Link to DBLP and Google Scholar. You can find the code for reproducing our empirical work in the following GitHub. Acknowledgement: Our research has been generously supported by funds from the National Science Foundation and from JP Morgan Chase.

By year | By topic | Selected papers

Representative publications

These selected publications include both my job market paper, more recent work with my PhD students at Northeastern, and collaborative work.

Algorithmic Regularization in Over-parameterized Matrix Sensing and Neural Networks with Quadratic Activations
Yuanzhi Li*, Tengyu Ma*, and Hongyang R. Zhang*
Conference on Learning Theory (COLT), 2018. Best Paper Award

In this paper, we showed that in the over-parameterized matrix sensing problem, gradient descent starting from a small random initialization converges to the ground-truth matrix without explicit regularization added to the loss objective. We recently utilized techniques from this line of work to tackle matrix completion from ultra-sparse samples.

Robust Fine-Tuning of Deep Neural Networks with Hessian-based Generalization Guarantees
Haotian Ju†, Dongyue Li†, and Hongyang R. Zhang
International Conference on Machine Learning (ICML), 2022

We analyze the supervised fine-tuning algorithm, which starts from a pretrained model instead of a random initialization. We identify a Hessian-based generalization measure (derived from a PAC-Bayes noise perturbation analysis) that gives non-vacuous bound on the generalization gap, and empirically validate this bound for various neural network architectures.
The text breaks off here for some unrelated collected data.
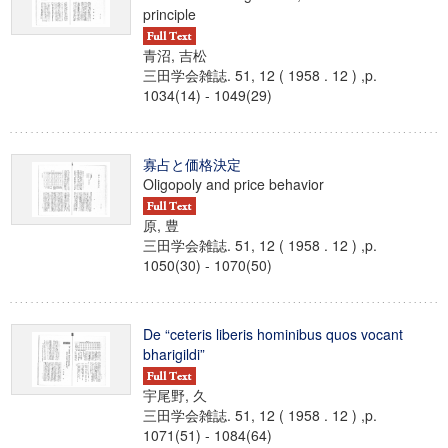
principle
青沼, 吉松
三田学会雑誌. 51, 12 ( 1958 . 12 ) ,p.
1034(14) - 1049(29)
寡占と価格決定
Oligopoly and price behavior
原, 豊
三田学会雑誌. 51, 12 ( 1958 . 12 ) ,p.
1050(30) - 1070(50)
De “ceteris liberis hominibus quos vocant
bharigildi”
宇尾野, 久
三田学会雑誌. 51, 12 ( 1958 . 12 ) ,p.
1071(51) - 1084(64)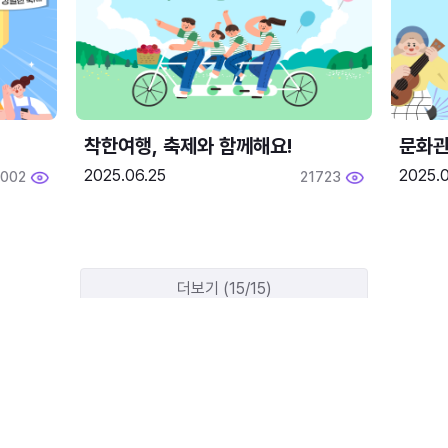
착한여행, 축제와 함께해요!
문화관
2025.06.25
2025.
2002
21723
더보기 (15/15)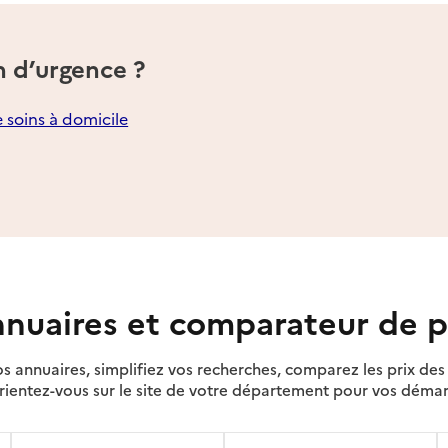
n d’urgence ?
e soins à domicile
nuaires et comparateur de p
s annuaires, simplifiez vos recherches, comparez les prix d
rientez-vous sur le site de votre département pour vos déma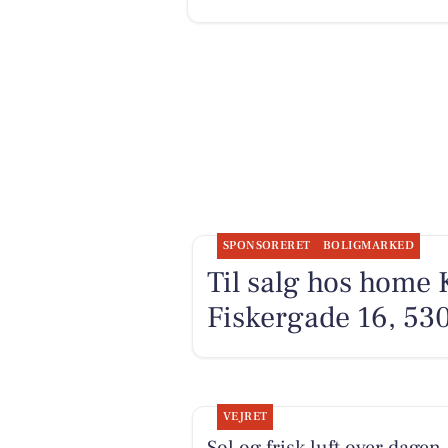
SPONSORERET
BOLIGMARKED
Til salg hos home
Fiskergade 16, 53
VEJRET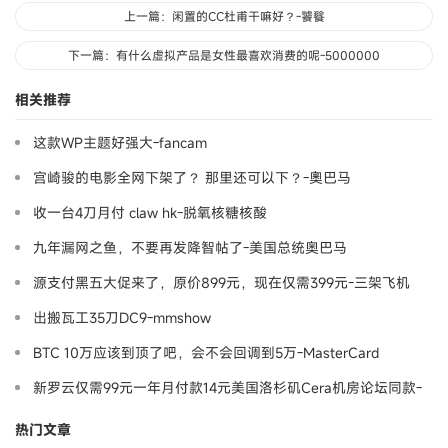
上一篇：闲置的CC杜甫干嘛好？-饕餮
下一篇：有什么虚拟产品是女性最喜欢消费的呢-5000000
相关推荐
这款WP主题好强大-fancam
宫崎骏的电影全网下架了？ 那里还可以下？-奧巴马
收一台4刀月付 claw hk-脱氧核糖核酸
九年漏网之鱼，不要再发降智帖了-美国总统奥巴马
源支付黑五大促来了，原价899元，现在仅需399元-三架飞机
出搬瓦工35刀DC9-mmshow
BTC 10万应该到顶了吧，会不会回调到5万-MasterCard
新罗云仅需99元一年月付款14元美国洛杉矶Cera机房论坛同款-
Ymca
热门文章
Generalization in Graph Neural Networks: Improved PAC-Bayesian Bounds on Graph Diffusion
Haotian Ju†, Dongyue Li†, Aneesh Sharma, and Hongyang R. Zhang
International Conference on Artificial Intelligence and Statistics (AISTATS), 2023

We improve the state-of-the-art generalization bound for graph neural networks, specifically message-passing neural networks. We prove bounds based on the spectral norm of the graph diffusion matrix, whereas prior work shows bounds depending on the maximum degree of the graphs.

Identification of Negative Transfers in Multitask Learning Using Surrogate Models
Dongyue Li†, Huy L. Nguyen, and Hongyang R. Zhang
Transactions on Machine Learning Research (TMLR), 2023. Featured Certification

We rigorously formulate the problem of accurately identifying negative transfer in multitask learning. We introduce linear surrogate models for predicting the outcomes of multitask training and prove linear sample complexity bounds. This problem formulation has generated numerous follow-up works including our latest work on task attribution at ICLR'26.

Precise High-Dimensional Asymptotics for Quantifying Heterogeneous Transfers
Fan Yang*, Hongyang R. Zhang*, Sen Wu, Christopher Ré, and Weijie Su
Journal of Machine Learning Research (JMLR), 2025

We give a precise quantization of negative transfer in the proportional limit regime for two linear regression tasks. We rigorously prove a phase transition from positive to negative transfer as the number of source-task sample increases, improving upon our initial analysis at ICLR'20.

* represents alphabetical authorship.

† indicates a Northeastern student co-author who was advised by me.